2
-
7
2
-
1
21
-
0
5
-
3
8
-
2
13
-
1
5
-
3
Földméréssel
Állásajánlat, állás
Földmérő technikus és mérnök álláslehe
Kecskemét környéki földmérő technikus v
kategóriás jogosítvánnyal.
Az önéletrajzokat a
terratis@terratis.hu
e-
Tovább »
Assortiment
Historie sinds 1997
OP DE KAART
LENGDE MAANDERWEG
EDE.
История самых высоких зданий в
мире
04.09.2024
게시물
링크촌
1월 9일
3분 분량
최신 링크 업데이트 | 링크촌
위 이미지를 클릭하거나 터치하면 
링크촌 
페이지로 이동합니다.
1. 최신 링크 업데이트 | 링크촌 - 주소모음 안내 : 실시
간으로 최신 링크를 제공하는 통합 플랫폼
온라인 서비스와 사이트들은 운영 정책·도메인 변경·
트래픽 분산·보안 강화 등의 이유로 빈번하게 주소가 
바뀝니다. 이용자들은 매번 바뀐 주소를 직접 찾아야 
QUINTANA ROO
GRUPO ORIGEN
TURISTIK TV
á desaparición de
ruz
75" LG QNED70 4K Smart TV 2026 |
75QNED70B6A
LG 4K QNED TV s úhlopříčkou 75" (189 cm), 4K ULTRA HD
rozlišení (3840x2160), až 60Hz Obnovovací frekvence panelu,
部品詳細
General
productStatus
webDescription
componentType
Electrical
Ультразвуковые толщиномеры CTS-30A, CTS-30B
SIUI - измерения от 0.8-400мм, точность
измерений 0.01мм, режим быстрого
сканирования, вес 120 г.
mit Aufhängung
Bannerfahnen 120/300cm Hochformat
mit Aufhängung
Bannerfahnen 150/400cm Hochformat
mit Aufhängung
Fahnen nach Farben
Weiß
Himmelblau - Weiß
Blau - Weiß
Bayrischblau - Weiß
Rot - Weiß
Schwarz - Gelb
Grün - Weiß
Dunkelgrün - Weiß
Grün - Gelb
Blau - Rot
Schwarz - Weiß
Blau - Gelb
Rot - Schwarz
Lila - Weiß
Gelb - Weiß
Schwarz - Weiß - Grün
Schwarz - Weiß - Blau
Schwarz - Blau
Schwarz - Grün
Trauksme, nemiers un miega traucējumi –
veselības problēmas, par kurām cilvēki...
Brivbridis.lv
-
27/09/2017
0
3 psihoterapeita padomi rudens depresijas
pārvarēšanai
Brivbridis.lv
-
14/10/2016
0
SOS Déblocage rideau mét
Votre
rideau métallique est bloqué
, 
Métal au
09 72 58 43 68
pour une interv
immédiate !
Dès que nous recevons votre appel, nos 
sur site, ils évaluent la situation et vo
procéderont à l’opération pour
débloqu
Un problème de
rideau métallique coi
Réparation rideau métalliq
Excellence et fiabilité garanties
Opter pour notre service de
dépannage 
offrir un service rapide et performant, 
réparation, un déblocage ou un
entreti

### What you are asked to do:
Where a line in the listing above includes the string "Gelb", copy that line.

### Completed exercise:
Schwarz - Gelb
Grün - Gelb
Blau - Gelb
Gelb - Weiß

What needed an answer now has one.